(Stored data entries)
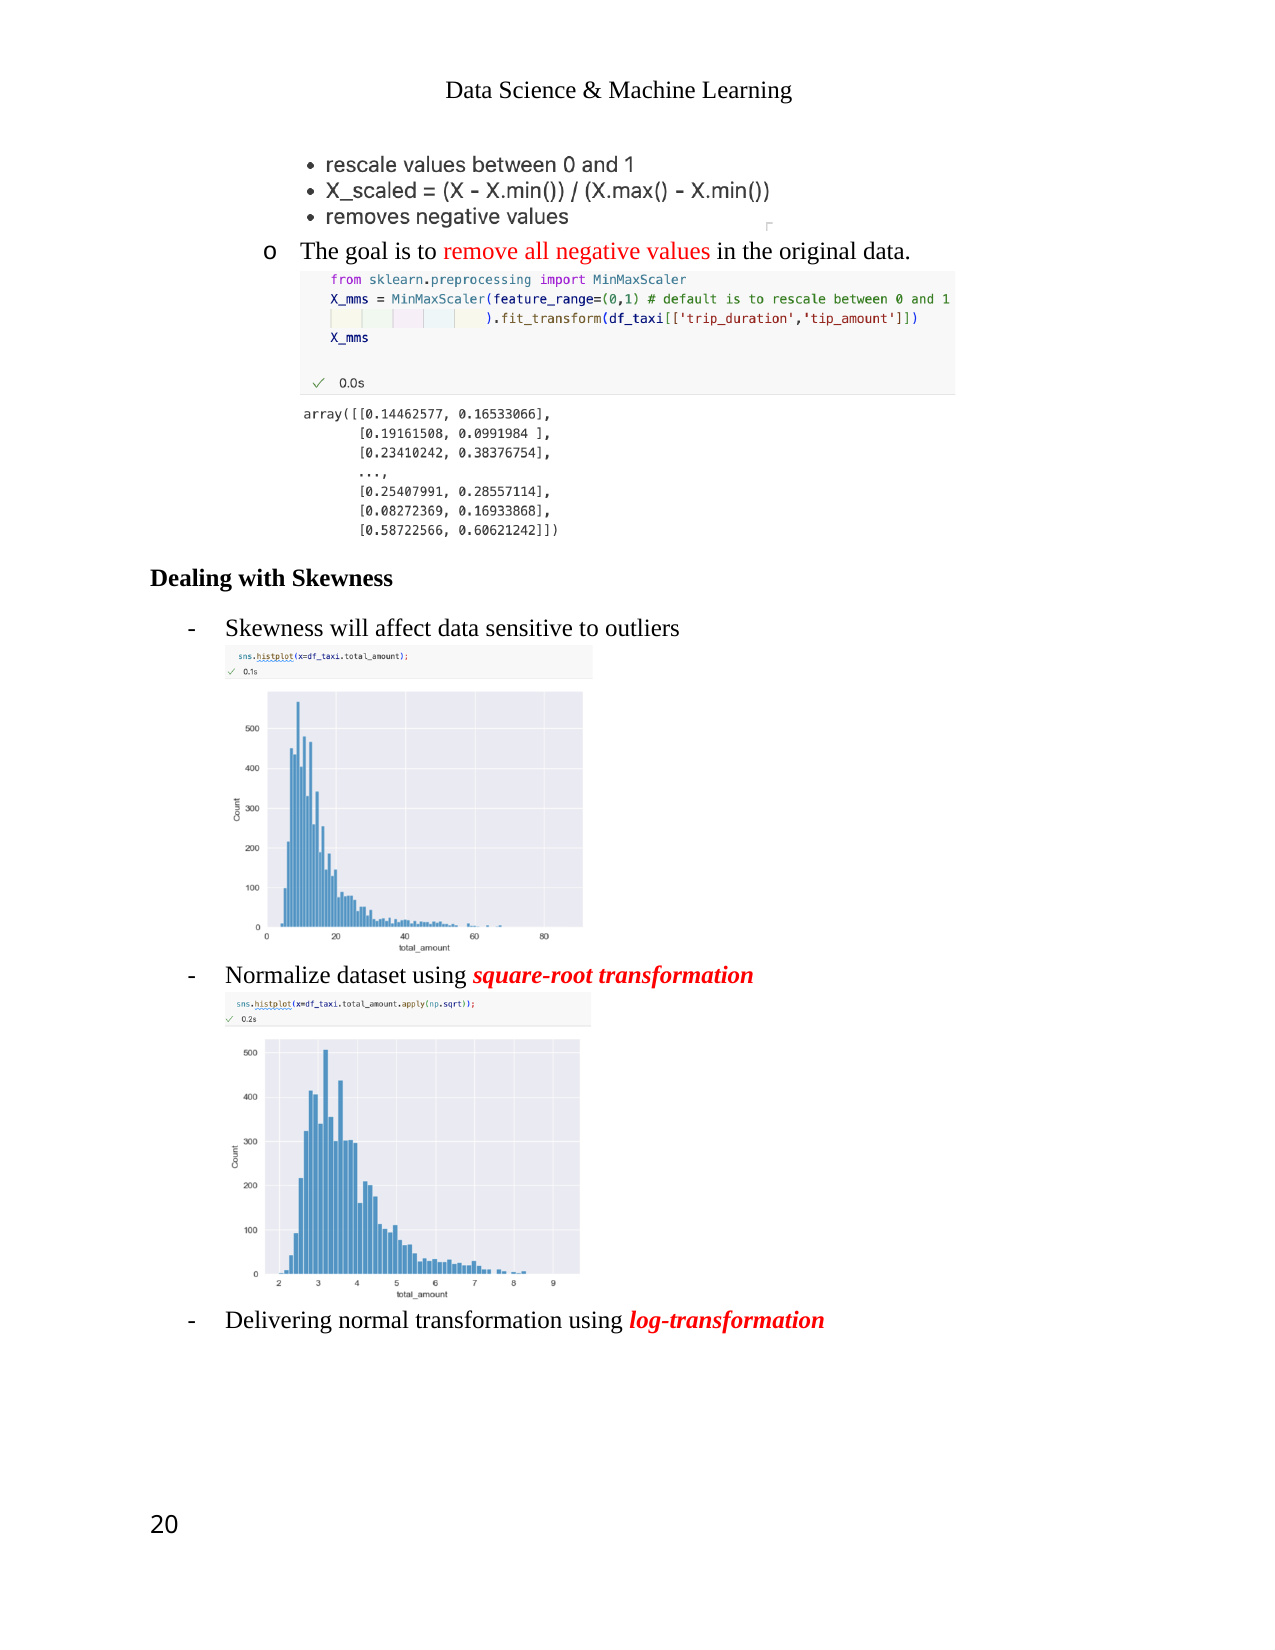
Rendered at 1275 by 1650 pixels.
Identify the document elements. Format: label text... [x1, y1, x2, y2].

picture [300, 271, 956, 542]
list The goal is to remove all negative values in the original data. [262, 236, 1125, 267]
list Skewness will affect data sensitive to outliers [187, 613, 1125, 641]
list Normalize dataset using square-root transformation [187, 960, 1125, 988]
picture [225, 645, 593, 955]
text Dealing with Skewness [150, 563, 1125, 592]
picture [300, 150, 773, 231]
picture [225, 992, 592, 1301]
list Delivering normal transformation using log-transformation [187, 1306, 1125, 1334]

# Action item:
Please print all the entries exactly as written, but drop the pictures.

# Task result:
Rendered at 1275 by 1650 pixels.
Identify the document elements. Format: label text... [x1, y1, x2, y2].

picture [300, 271, 956, 542]
list The goal is to remove all negative values in the original data. [262, 236, 1125, 267]
list Skewness will affect data sensitive to outliers [187, 613, 1125, 641]
list Normalize dataset using square-root transformation [187, 960, 1125, 988]
picture [225, 645, 593, 955]
text Dealing with Skewness [150, 563, 1125, 592]
picture [300, 150, 773, 231]
picture [225, 992, 592, 1301]
list Delivering normal transformation using log-transformation [187, 1306, 1125, 1334]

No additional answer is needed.